Now let’s say, Heaven forbid, something goes wrong at this birth and your child is sent to the NICU. What will you find there? A tangled mass of beeping, buzzing, yelping equipment and cords. Linoleum floors. No serene pictures on the walls. Everybody crowded into one room. Forget fold-out chairs – you often are not allowed to sleep next to your child. You may or may not be permitted to sleep in a room with a bunch of other snoring parents. There is no doula to advocate for you, no one to make sure you’re comfortable and have everything you need. Doctors breeze in, stay for less than five minutes and head out. Curious medical students peer at your baby. Let’s say your baby needs a surgery. What do you think would be the reaction if you tried to have a “surgery plan” that made known all your priorities, desires, and feelings about how that surgery go?

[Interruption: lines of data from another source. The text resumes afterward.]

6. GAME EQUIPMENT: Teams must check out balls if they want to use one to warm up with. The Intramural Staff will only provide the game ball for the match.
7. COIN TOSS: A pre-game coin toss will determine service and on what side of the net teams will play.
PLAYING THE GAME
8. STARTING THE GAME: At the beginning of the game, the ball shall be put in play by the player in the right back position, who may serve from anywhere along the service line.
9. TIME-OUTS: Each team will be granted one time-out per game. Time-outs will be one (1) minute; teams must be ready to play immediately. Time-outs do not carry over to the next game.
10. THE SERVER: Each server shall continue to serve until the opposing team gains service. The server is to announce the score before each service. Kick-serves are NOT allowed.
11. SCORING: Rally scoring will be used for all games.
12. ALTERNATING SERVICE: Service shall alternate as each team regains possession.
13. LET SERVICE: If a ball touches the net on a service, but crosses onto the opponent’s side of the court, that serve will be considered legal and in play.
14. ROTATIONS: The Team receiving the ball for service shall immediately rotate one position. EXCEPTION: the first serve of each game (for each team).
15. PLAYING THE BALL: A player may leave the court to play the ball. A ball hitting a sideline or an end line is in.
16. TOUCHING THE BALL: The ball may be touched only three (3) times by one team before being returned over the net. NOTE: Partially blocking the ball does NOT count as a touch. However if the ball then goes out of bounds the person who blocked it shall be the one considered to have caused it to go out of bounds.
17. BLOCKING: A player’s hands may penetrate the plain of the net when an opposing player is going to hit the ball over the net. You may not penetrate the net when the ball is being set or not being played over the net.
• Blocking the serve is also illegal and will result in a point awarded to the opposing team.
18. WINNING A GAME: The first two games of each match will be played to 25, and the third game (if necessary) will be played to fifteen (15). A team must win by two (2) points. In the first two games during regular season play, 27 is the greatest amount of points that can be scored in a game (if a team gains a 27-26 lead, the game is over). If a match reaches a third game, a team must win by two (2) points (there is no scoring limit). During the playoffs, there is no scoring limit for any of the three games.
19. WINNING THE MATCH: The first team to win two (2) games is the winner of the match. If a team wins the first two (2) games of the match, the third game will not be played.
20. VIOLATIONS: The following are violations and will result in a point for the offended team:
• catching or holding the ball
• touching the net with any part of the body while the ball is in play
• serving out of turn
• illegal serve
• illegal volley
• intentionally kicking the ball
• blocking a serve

Russell is absolutely right that listening is crucial. I have no doubt that he’s also right that what sends many people to alternative practitioners is that they feel no one cares about them, no one takes their concerns seriously. This is not just pablum that must be fed so a patient won’t whine. I believe it is essential to health, well-being, and recovery. It is extremely frightening to feel is if something is wrong and no one understands how horrible this is for you and no one gives a crap about how you feel. How can you recover if you feel that way? We all know how beneficial the placebo effect alone can be. Experiences can affect your health.
(I wonder whether the medical ethics tenet that medical procedures ought have only a medical benefit – which I find totally ungrounded – helps play a part in what hospitals and doctors view is their obligation to patients.)

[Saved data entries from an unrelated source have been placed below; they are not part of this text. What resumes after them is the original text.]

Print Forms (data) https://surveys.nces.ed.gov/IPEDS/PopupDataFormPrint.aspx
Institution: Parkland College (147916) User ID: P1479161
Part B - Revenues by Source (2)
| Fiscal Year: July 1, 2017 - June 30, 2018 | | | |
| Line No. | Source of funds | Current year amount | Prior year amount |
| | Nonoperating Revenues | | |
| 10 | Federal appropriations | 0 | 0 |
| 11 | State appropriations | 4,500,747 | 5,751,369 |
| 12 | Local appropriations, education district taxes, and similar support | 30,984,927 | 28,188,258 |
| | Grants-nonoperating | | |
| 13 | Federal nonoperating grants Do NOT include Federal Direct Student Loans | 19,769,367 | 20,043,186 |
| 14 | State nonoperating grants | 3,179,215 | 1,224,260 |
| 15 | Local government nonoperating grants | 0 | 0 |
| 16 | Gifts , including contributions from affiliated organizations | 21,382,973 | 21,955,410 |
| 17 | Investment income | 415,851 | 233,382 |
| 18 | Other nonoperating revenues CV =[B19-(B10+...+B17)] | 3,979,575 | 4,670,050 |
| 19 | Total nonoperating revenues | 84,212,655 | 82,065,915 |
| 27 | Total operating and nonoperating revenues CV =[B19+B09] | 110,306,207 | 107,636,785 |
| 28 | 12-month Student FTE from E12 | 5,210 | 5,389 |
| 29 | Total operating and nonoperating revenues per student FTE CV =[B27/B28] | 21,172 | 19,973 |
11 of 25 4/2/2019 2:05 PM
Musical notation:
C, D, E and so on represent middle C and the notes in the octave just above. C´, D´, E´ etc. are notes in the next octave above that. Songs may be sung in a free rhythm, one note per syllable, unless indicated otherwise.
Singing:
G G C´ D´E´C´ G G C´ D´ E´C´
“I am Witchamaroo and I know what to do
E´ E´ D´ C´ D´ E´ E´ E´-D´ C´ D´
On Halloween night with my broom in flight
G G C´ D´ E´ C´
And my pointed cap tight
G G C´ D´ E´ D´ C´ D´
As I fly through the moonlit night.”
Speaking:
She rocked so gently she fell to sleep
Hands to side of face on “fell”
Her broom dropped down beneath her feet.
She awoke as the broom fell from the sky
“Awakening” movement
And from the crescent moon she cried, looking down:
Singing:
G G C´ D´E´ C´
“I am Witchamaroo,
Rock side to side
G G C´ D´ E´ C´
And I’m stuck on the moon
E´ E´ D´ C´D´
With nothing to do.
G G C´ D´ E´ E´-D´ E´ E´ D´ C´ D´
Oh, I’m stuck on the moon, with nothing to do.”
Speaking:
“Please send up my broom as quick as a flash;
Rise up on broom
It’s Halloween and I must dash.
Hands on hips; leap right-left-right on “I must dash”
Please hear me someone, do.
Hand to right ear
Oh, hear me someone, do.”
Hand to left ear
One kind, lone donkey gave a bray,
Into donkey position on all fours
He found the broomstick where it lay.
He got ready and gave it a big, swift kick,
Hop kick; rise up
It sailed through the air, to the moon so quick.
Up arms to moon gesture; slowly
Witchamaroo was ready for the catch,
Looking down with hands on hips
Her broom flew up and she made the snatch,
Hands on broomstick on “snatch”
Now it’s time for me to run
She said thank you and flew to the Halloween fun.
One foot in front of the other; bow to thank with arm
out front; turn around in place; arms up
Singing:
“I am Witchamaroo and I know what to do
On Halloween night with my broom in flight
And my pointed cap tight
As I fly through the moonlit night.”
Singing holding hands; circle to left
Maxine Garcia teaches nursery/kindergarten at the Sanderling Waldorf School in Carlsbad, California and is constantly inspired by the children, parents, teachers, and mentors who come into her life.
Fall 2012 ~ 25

I have had the distinct displeasure of being an extremely frequent consumer of medical care for my disabled son. In addition to his primary care doctor, he is followed by eight separate pediatric sub-specialists on an ongoing basis. He has consulted with another five. He’s had seven surgeries since his birth.
Some doctors are absolutely lovely. Others are unpleasant, dismissive, and uncaring. The facilities are absolutely awful. If you ask for something for you or your child’s comfort, you are sometimes accommodated, sometimes huffed at. There are vanishingly few institutional practices in place to make sure people are comfortable, their desires partially accommodated, that they feel as if they are actually cared for. In one case, my son had to stay in a pediatric ICU after a surgery. I was assured I would be able to sleep next to him. I was stuffed into a room with eight other kids and told that there was absolutely no sleeping in there. I asked what would happen if I fell asleep in my chair, and they told me they would wake me up! Showers were on a different floor. (The surgery department has made some steps toward patient/parent comfort.)

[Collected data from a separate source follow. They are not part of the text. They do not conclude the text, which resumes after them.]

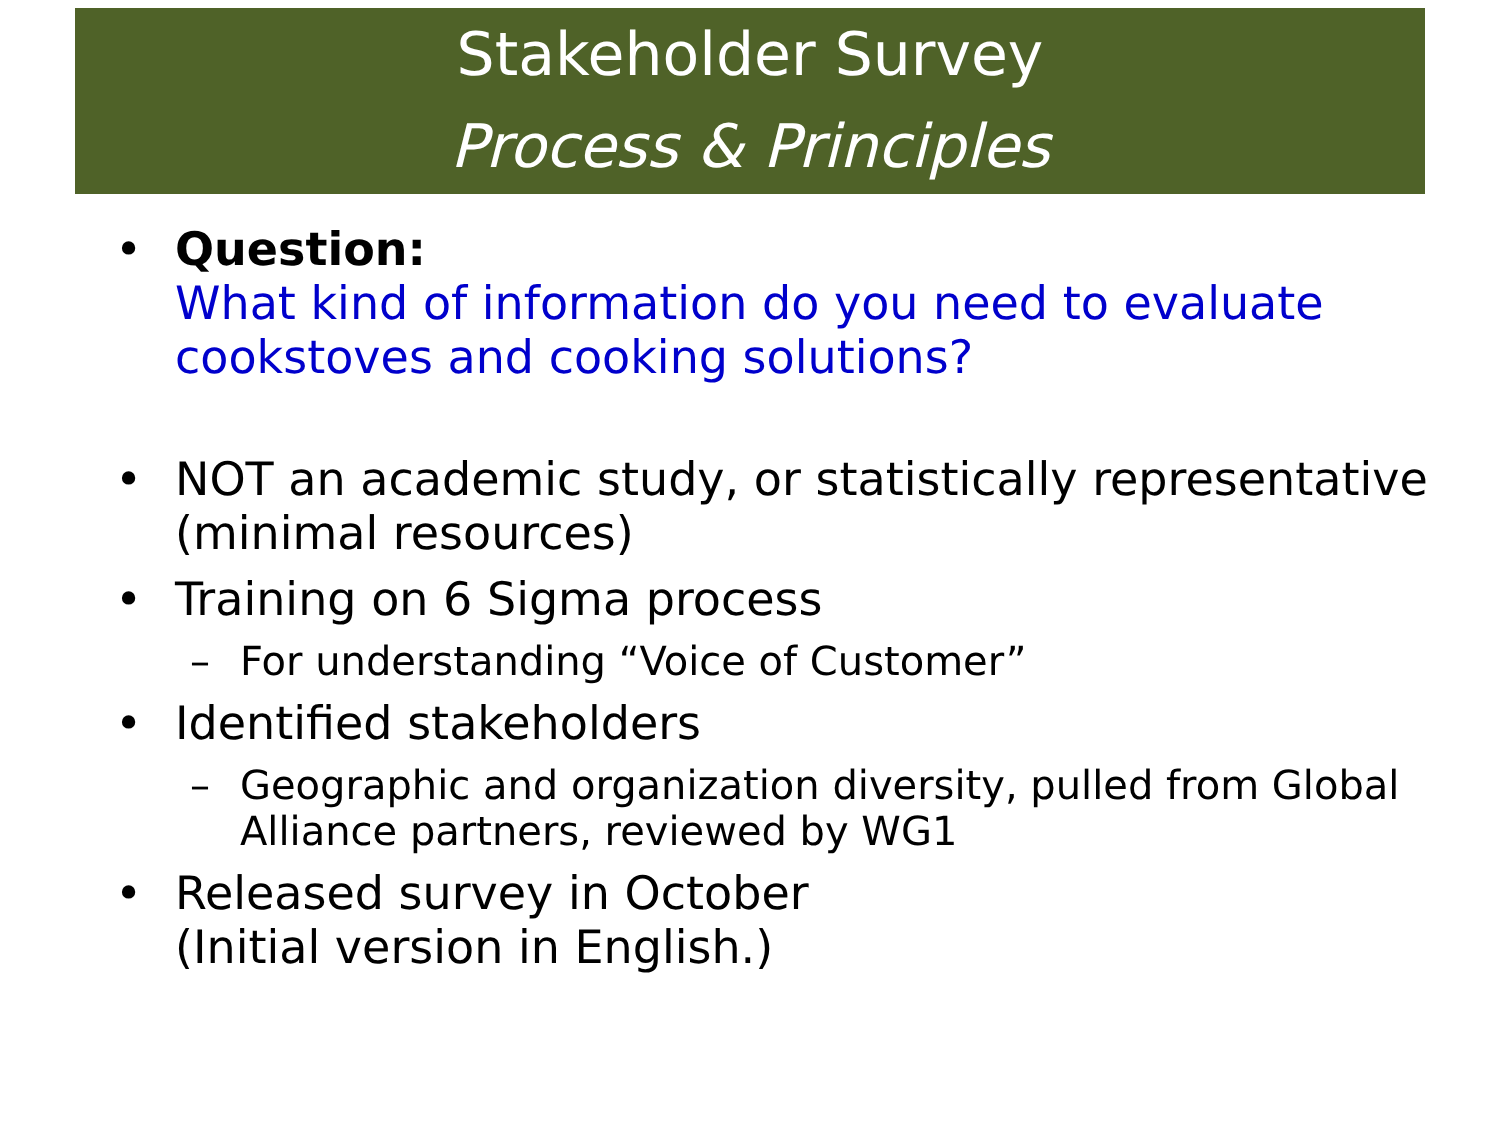Stakeholder Survey
Process & Principles
• Question:
What kind of information do you need to evaluate cookstoves and cooking solutions?
• NOT an academic study, or statistically representative (minimal resources)
• Training on 6 Sigma process
– For understanding “Voice of Customer”
• Identified stakeholders
– Geographic and organization diversity, pulled from Global Alliance partners, reviewed by WG1
• Released survey in October
(Initial version in English.)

It can be really upsetting and lonesome. It is no wonder parents experience PTSD after their child stays in the NICU. I’m not sure if I met the clinical definition of PTSD. But there is absolutely no question that a terrible time was made far worse by the conditions of the NICU and the treatment of all of us. I have to wonder what the effect was on my son to spend his first four months in a room with constant light and noise, woken at all hours, where he could only be held sometimes, where he was woken and pricked with needles at the medical professional’s convenience, etc. etc. I can only imagine that if I were sick and had to be in the hospital for some time the difference between the typical hospital room and staying by myself in a room that looked like a labor and delivery room, which wasn’t shared, where family was welcome to stay and sleep, where advocacy on my behalf was expected, where my concerns about what would happen were taken seriously.
I understand this must be more expensive. How did labor and delivery departments do it? Why is something not at least tried? Are there any lower-cost beginning steps, like stowing equipment in cabinets? Why isn’t the hospital experience a top focus?
I’m guessing many hospital administrators would say nothing can be done about this. Yet the birth experience used to be much more warehouse-like. Until women demanded a different experience. Patients can have some say.
I’m not sure why there has been this excessive focus on the birth experience. I mean, it makes for a more pleasant birth, no doubt. But you know, that’s only a few hours. Why can’t people, why haven’t people demanded similar treatment from any other department of the hospital?